Mary Malak, CEO of Humanity Matters, responds to the budget announcement regarding the extension of the JobTrainer fund. Mary has worked with youth communities for over 30 years.
“Directing young people to sign up for training doesn’t solve their immediate needs to pay their bills or secure stable and safe accommodation. Young people living independently or in families unable to financially support them need jobs not just training.
“While increasing young people’s skills is a positive initiative, these skill development opportunities need to be linked directly to jobs. Many young people being funnelled through training opportunity after training opportunity, are equipped with multiple certificates and qualifications but still don’t have work. Among those young people fortunate enough to get work, there are many whose jobs are insecure or that have so few hours that they are unable to cover their day to day living expenses, let alone consider saving for their future.
“Investment in workplace training and mentoring will address the skills shortage while enabling young people to earn a living while they learn.”
Read more: $250 million to support NSW businesses
Underlying social issues need to be addressed
“Consideration needs to be given to the complex and entrenched issues many long-term unemployed people are struggling with. Untreated mental illness, domestic violence, insecure housing, limited access to transport and living below the poverty line for many presents insurmountable challenges in getting trained or securing employment. Connecting and supporting people where they are to address these complex and multiple challenges is needed. A one size fits all approach won’t cut it.

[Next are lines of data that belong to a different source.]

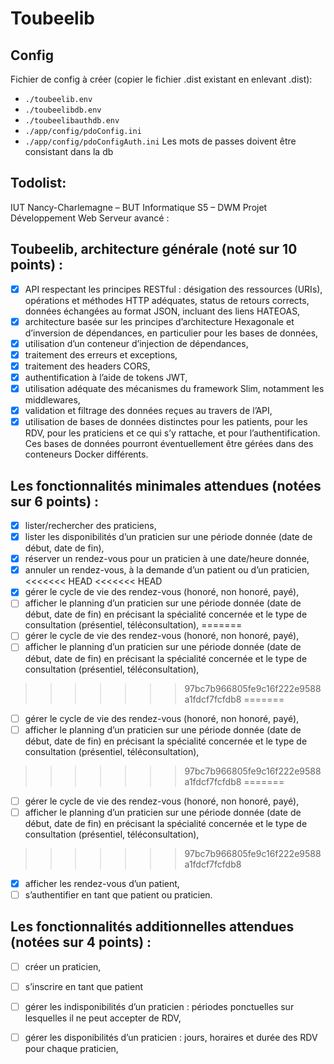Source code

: # Toubeelib

## Config
Fichier de config à créer (copier le fichier .dist existant en enlevant .dist):
- `./toubeelib.env`
- `./toubeelibdb.env`
- `./toubeelibauthdb.env`
- `./app/config/pdoConfig.ini`
- `./app/config/pdoConfigAuth.ini`
Les mots de passes doivent être consistant dans la db
## Todolist:
IUT Nancy-Charlemagne – BUT Informatique
S5 – DWM
Projet Développement Web Serveur avancé :
## Toubeelib, architecture générale (noté sur 10 points) :
- [x] API respectant les principes RESTful : désigation des ressources (URIs), opérations et méthodes HTTP adéquates, status de retours corrects, données échangées au format JSON, incluant des liens HATEOAS,
- [x] architecture basée sur les principes d’architecture Hexagonale et d’inversion de dépendances, en particulier pour les bases de données,
- [x] utilisation d’un conteneur d’injection de dépendances,
- [x] traitement des erreurs et exceptions,
- [x] traitement des headers CORS,
- [x] authentification à l’aide de tokens JWT,
- [x] utilisation adéquate des mécanismes du framework Slim, notamment les middlewares,
- [x] validation et filtrage des données reçues au travers de l’API,
- [x] utilisation de bases de données distinctes pour les patients, pour les RDV, pour les praticiens et ce qui s’y rattache, et pour l’authentification. Ces bases de données pourront éventuellement être gérées dans des conteneurs Docker différents.
## Les fonctionnalités minimales attendues (notées sur 6 points) :
- [x] lister/rechercher des praticiens,
- [x] lister les disponibilités d’un praticien sur une période donnée (date de début, date de fin),
- [x] réserver un rendez-vous pour un praticien à une date/heure donnée,
- [x] annuler un rendez-vous, à la demande d’un patient ou d’un praticien,
<<<<<<< HEAD
<<<<<<< HEAD
- [X] gérer le cycle de vie des rendez-vous (honoré, non honoré, payé),
- [ ] afficher le planning d’un praticien sur une période donnée (date de début, date de fin) en
précisant la spécialité concernée et le type de consultation (présentiel, téléconsultation),
=======
- [ ] gérer le cycle de vie des rendez-vous (honoré, non honoré, payé),
- [ ] afficher le planning d’un praticien sur une période donnée (date de début, date de fin) en précisant la spécialité concernée et le type de consultation (présentiel, téléconsultation),
>>>>>>> 97bc7b966805fe9c16f222e9588a1fdcf7fcfdb8
=======
- [ ] gérer le cycle de vie des rendez-vous (honoré, non honoré, payé),
- [ ] afficher le planning d’un praticien sur une période donnée (date de début, date de fin) en précisant la spécialité concernée et le type de consultation (présentiel, téléconsultation),
>>>>>>> 97bc7b966805fe9c16f222e9588a1fdcf7fcfdb8
=======
- [ ] gérer le cycle de vie des rendez-vous (honoré, non honoré, payé),
- [ ] afficher le planning d’un praticien sur une période donnée (date de début, date de fin) en précisant la spécialité concernée et le type de consultation (présentiel, téléconsultation),
>>>>>>> 97bc7b966805fe9c16f222e9588a1fdcf7fcfdb8
- [x] afficher les rendez-vous d’un patient,
- [ ] s’authentifier en tant que patient ou praticien.
## Les fonctionnalités additionnelles attendues (notées sur 4 points) :
- [ ] créer un praticien,
- [ ] s’inscrire en tant que patient
- [ ] gérer les indisponibilités d’un praticien : périodes ponctuelles sur lesquelles il ne peut accepter de RDV,
- [ ] gérer les disponibilités d’un praticien : jours, horaires et durée des RDV pour chaque praticien,

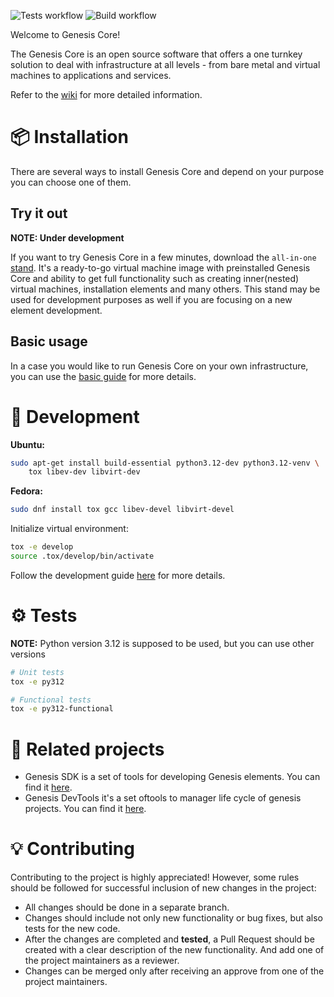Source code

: ![Tests workflow](https://github.com/infraguys/genesis_core/actions/workflows/tests.yml/badge.svg)
![Build workflow](https://github.com/infraguys/genesis_core/actions/workflows/build.yml/badge.svg)

Welcome to Genesis Core!

The Genesis Core is an open source software that offers a one turnkey solution to deal with infrastructure at all levels - from bare metal and virtual machines to applications and services.

Refer to the [wiki](https://github.com/infraguys/genesis_core/wiki) for more detailed information.


# 📦 Installation 

There are several ways to install Genesis Core and depend on your purpose you can choose one of them.

## Try it out
**NOTE: Under development**

If you want to try Genesis Core in a few minutes, download the `all-in-one` [stand](https://github.com/infraguys/gci_dev_all_in_one). It's a ready-to-go virtual machine image with preinstalled Genesis Core and ability to get full functionality such as creating inner(nested) virtual machines, installation elements and many others.
This stand may be used for development purposes as well if you are focusing on a new element development.

## Basic usage

In a case you would like to run Genesis Core on your own infrastructure, you can use the [basic guide](https://github.com/infraguys/genesis_core/wiki/BasicUsage) for more details.

# 🚀 Development

**Ubuntu:**
```bash
sudo apt-get install build-essential python3.12-dev python3.12-venv \
    tox libev-dev libvirt-dev
```

**Fedora:**
```bash
sudo dnf install tox gcc libev-devel libvirt-devel
```

Initialize virtual environment:

```bash
tox -e develop
source .tox/develop/bin/activate
```

Follow the development guide [here](https://github.com/infraguys/genesis_core/wiki/DevelopmentGuide) for more details.

# ⚙️ Tests
**NOTE:** Python version 3.12 is supposed to be used, but you can use other versions

```bash
# Unit tests
tox -e py312

# Functional tests
tox -e py312-functional
```

# 🔗 Related projects

- Genesis SDK is a set of tools for developing Genesis elements. You can find it [here](https://github.com/infraguys/gcl_sdk).
- Genesis DevTools it's a set oftools to manager life cycle of genesis projects. You can find it [here](https://github.com/infraguys/genesis_devtools).


# 💡 Contributing

Contributing to the project is highly appreciated! However, some rules should be followed for successful inclusion of new changes in the project:
- All changes should be done in a separate branch.
- Changes should include not only new functionality or bug fixes, but also tests for the new code.
- After the changes are completed and **tested**, a Pull Request should be created with a clear description of the new functionality. And add one of the project maintainers as a reviewer.
- Changes can be merged only after receiving an approve from one of the project maintainers.

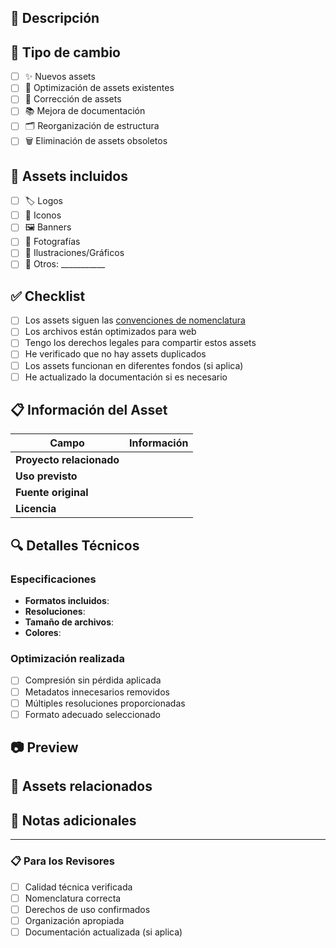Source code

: ## 📝 Descripción
<!-- Breve descripción de los assets añadidos/modificados -->

## 🔄 Tipo de cambio
<!-- Marca todas las opciones que apliquen -->
- [ ] ✨ Nuevos assets
- [ ] 🔧 Optimización de assets existentes  
- [ ] 🐛 Corrección de assets
- [ ] 📚 Mejora de documentación
- [ ] 🗂️ Reorganización de estructura
- [ ] 🗑️ Eliminación de assets obsoletos

## 🎨 Assets incluidos
<!-- Marca todos los tipos de assets incluidos -->
- [ ] 🏷️ Logos
- [ ] 🔸 Iconos  
- [ ] 🖼️ Banners
- [ ] 📸 Fotografías
- [ ] 🎨 Ilustraciones/Gráficos
- [ ] 🌈 Otros: ___________

## ✅ Checklist
<!-- Verifica todos los puntos antes de enviar el PR -->
- [ ] Los assets siguen las [convenciones de nomenclatura](../CONTRIBUTING.md#convenciones-de-nomenclatura)
- [ ] Los archivos están optimizados para web
- [ ] Tengo los derechos legales para compartir estos assets
- [ ] He verificado que no hay assets duplicados
- [ ] Los assets funcionan en diferentes fondos (si aplica)
- [ ] He actualizado la documentación si es necesario

## 📋 Información del Asset

| Campo | Información |
|-------|-------------|
| **Proyecto relacionado** | <!-- ej. Fluxem, Kiaro, Estyma --> |
| **Uso previsto** | <!-- ej. Web, impresión, redes sociales --> |
| **Fuente original** | <!-- ej. Diseño propio, stock photo, etc. --> |
| **Licencia** | <!-- ej. MIT, Creative Commons, Uso comercial permitido --> |

## 🔍 Detalles Técnicos
<!-- Completa si es relevante -->

### Especificaciones
- **Formatos incluidos**: <!-- ej. SVG, PNG, JPG -->
- **Resoluciones**: <!-- ej. 512x512, 1024x1024 -->
- **Tamaño de archivos**: <!-- ej. < 500KB cada uno -->
- **Colores**: <!-- ej. Full color, monocromático, transparente -->

### Optimización realizada
- [ ] Compresión sin pérdida aplicada
- [ ] Metadatos innecesarios removidos
- [ ] Múltiples resoluciones proporcionadas
- [ ] Formato adecuado seleccionado

## 📷 Preview
<!-- 
Incluye capturas de pantalla o preview de los assets si es posible.
Puedes arrastrar y soltar imágenes aquí.
-->

## 🔗 Assets relacionados
<!-- Menciona si estos assets reemplazan, complementan o se relacionan con assets existentes -->

## 💬 Notas adicionales
<!-- Cualquier información adicional que pueda ser útil para los revisores -->

---

### 📋 Para los Revisores
<!-- No edites esta sección -->
- [ ] Calidad técnica verificada
- [ ] Nomenclatura correcta
- [ ] Derechos de uso confirmados
- [ ] Organización apropiada
- [ ] Documentación actualizada (si aplica)

<!-- 
Gracias por contribuir al repositorio de assets de Fluxem! 🚀
Tu contribución ayuda a mantener la consistencia visual en todos nuestros proyectos.
-->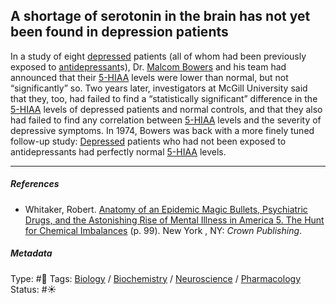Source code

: ## A shortage of serotonin in the brain has not yet been found in depression patients

In a study of eight [depressed](Depression.md) patients (all of whom had been previously exposed to [antidepressant]()s), Dr. [Malcom Bowers]() and his team had announced that their [5-HIAA]() levels were lower than normal, but not “significantly” so. Two years later, investigators at McGill University said that they, too, had failed to find a “statistically significant” difference in the [5-HIAA]() levels of depressed patients and normal controls, and that they also had failed to find any correlation between [5-HIAA]() levels and the severity of depressive symptoms. In 1974, Bowers was back with a more finely tuned follow-up study: [Depressed](Depression.md) patients who had not been exposed to antidepressants had perfectly normal [5-HIAA]() levels.

---

##### References

* Whitaker, Robert. [Anatomy of an Epidemic Magic Bullets, Psychiatric Drugs, and the Astonishing Rise of Mental Illness in America 5. The Hunt for Chemical Imbalances](Anatomy%20of%20an%20Epidemic%20Magic%20Bullets,%20Psychiatric%20Drugs,%20and%20the%20Astonishing%20Rise%20of%20Mental%20Illness%20in%20America%205.%20The%20Hunt%20for%20Chemical%20Imbalances.md) (p. 99). New York , NY: *Crown Publishing*.

##### Metadata

Type: #🔴 
Tags: [Biology]() / [Biochemistry](Biochemistry.md) / [Neuroscience](Neuroscience.md) / [Pharmacology]() 
Status: #☀️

“We need greater investment in reaching the hard-to-reach young people where they are. Expecting that all young people will turn up to agencies for training opportunities is unrealistic. Many young people who have had negative or disappointing prior experiences with education, service and training providers are reluctant to engage with these services.
“We need to re-establish the confidence of these young people to re-engage. We have seen over the years, cutting young people off income support when they fail to meet the training obligations only serves to push young people towards illegal activities in order to survive.”